Sylvia (Jessica Chastain) lives behind an exceptionally well-locked door. Her apartment has three locks of different kinds, keeping out anyone who managed to get past the intercom protecting the front entrance. As a woman living alone with a teenage daughter, perhaps she has her reasons. Just tonight, a man followed her home from her high school reunion, catching the same train, shadowing her from the station and finally sleeping outside her building under a plastic bag. Strangely, she is quite blasé about that: In the morning, she deals with it, demanding this man’s phone and finding someone in his contacts who can come and pick him up.

She is nervous, but she is a coper. What really stays with Sylvia is the sexual abuse she endured in childhood, first at home and then at school, where a coterie of older bullies would get her drunk and force her to service them on the way home. Those memories. One look at her tells you she’s haunted.

Memory‘s Mexican director Michel Franco long has been interested in misfits; he returns repeatedly, in whatever language or location he is using at the time, to characters who are clinging to the margins, seen as inadequate. The man under the plastic bag is Saul (Peter Sarsgaard). She thinks she remembers him from school; she thinks he was one of her tormentors. Saul can’t be sure of what he remembers; he has dementia which, as his brother Isaac (Josh Charles) explains when he arrives to collect him, may be barely noticeable for weeks but can then plunge him into total confusion. As a matter of fact, he needs a caretaker, someone to be with him when Isaac is out making money. Would she consider it? She does. What she doesn’t admit is her own burden of trauma or that she is a recovering alcoholic. Thirteen years sober, but addiction – like the past – is never over.

Saul can’t remember raping a younger girl at school, but he isn’t outraged by the accusation, either; he is too used to being told he has forgotten things. Did it happen? Perhaps it is Sylvia whose memory has failed her. It doesn’t prevent them from developing an understanding that grows into something much greater, a physical bond that they don’t have to name. As portrayed by Sarsgaard, Saul’s failings seem to have given him a glowing calm that is the perfect counterweight to Sylvia’s agitation. Which makes Saul’s brother, for whom he has ostensibly been such a burden, furious beyond words.

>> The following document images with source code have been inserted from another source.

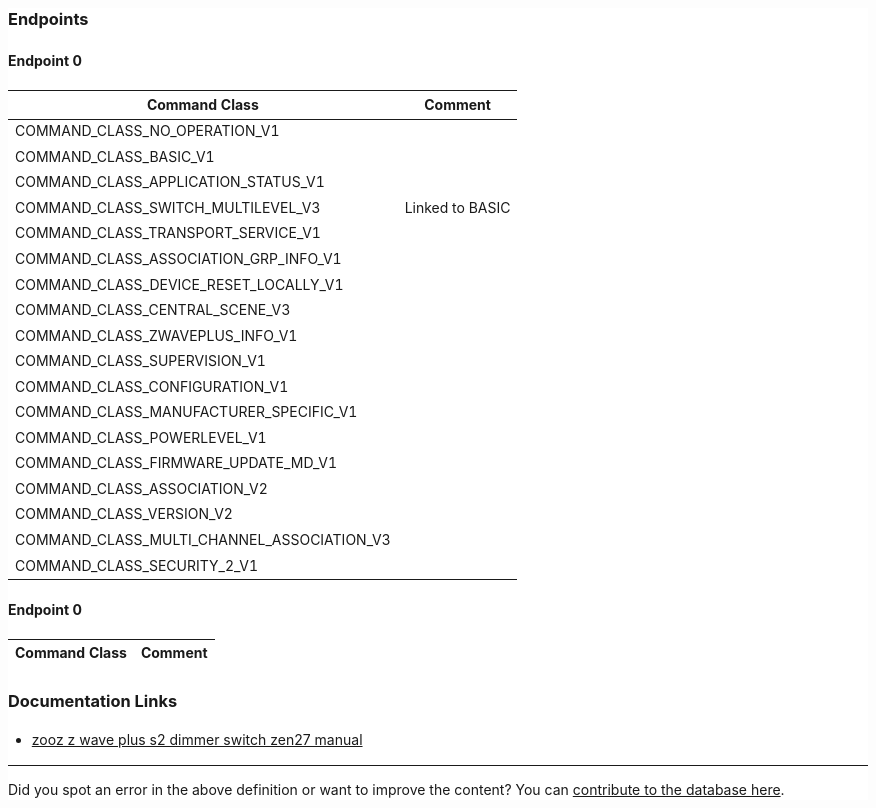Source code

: ### Endpoints

#### Endpoint 0

| Command Class | Comment |
|---------------|---------|
| COMMAND_CLASS_NO_OPERATION_V1| |
| COMMAND_CLASS_BASIC_V1| |
| COMMAND_CLASS_APPLICATION_STATUS_V1| |
| COMMAND_CLASS_SWITCH_MULTILEVEL_V3| Linked to BASIC|
| COMMAND_CLASS_TRANSPORT_SERVICE_V1| |
| COMMAND_CLASS_ASSOCIATION_GRP_INFO_V1| |
| COMMAND_CLASS_DEVICE_RESET_LOCALLY_V1| |
| COMMAND_CLASS_CENTRAL_SCENE_V3| |
| COMMAND_CLASS_ZWAVEPLUS_INFO_V1| |
| COMMAND_CLASS_SUPERVISION_V1| |
| COMMAND_CLASS_CONFIGURATION_V1| |
| COMMAND_CLASS_MANUFACTURER_SPECIFIC_V1| |
| COMMAND_CLASS_POWERLEVEL_V1| |
| COMMAND_CLASS_FIRMWARE_UPDATE_MD_V1| |
| COMMAND_CLASS_ASSOCIATION_V2| |
| COMMAND_CLASS_VERSION_V2| |
| COMMAND_CLASS_MULTI_CHANNEL_ASSOCIATION_V3| |
| COMMAND_CLASS_SECURITY_2_V1| |
#### Endpoint 0

| Command Class | Comment |
|---------------|---------|

### Documentation Links

* [zooz z wave plus s2 dimmer switch zen27 manual](https://opensmarthouse.org/zwavedatabase/945/zooz-z-wave-plus-s2-dimmer-switch-zen27-manual.pdf)

---

Did you spot an error in the above definition or want to improve the content?
You can [contribute to the database here](https://opensmarthouse.org/zwavedatabase/945).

Franco builds these characters’ lives in a an accrual of detail and incident that is perfectly judged: never overbearing, never melodramatic, never too dismal to bear, but a log of events – soon to become more memories – that shows people knocked about unfairly by circumstance when those around them are not, the sheer unfairness of it. In a complex, utterly committed performance, Chastain gives Sylvia a prickliness that is almost tangible but always understandable. She never will forget or forgive her mother’s refusal to believe her when she told her she was abused. Within her family, she was cast first as the troublemaker, then as the failure. She is still a failure.

Her sister Olivia (Merritt Wever, solidly credible as always) did better; she married a high-flying lawyer. She slips Sylvia a bit of money when she can, but surreptitiously; her husband Jorge (Josh Philip Weinstein) would not approve. He doesn’t approve of his sister-in-law; essentially, he doesn’t approve of anything that makes him uncomfortable. When his own children ask why Sylvia never drinks, he shuts down her answer. There will be no talk about alcoholism in this house, he orders. There is a large glass of wine in his hand. There always is. There are subjects – a great many subjects, as it turns out – that should be left alone.

Franco, who both writes and directs, leapfrogs the narrative conventions of family dynamics to home in on these hostilities, whether overt or subterranean, that may be unanticipated but make perfect sense once you see them at work. His scalpel never misses. Isaac’s fury at losing his role as chief controlling officer of his brother’s life, for example, may be contrary to logic – why is he not relieved, his heart gladdened? – and yet as soon as he bellows into view, telling Sylvia to leave Saul alone if she actually cares about him, you can see it, the crystalline truth of it. Even that Isaac’s boho daughter would be furious at this other woman taking up all the space in her beloved uncle’s life; she reckons Sylvia must be some kind of gold-digger, because who could love a man losing his grip?

It is all exactly right in the writing but also in the performances; there is thoughtfulness behind all of it. Franco has been working this dramatic seam, always with exemplary actors, for years. He is a fixture on the festival circuit, with good reason. His films get small releases, smaller than they deserve. Perhaps Memory is the film that will bring him to a broader public. I hope so.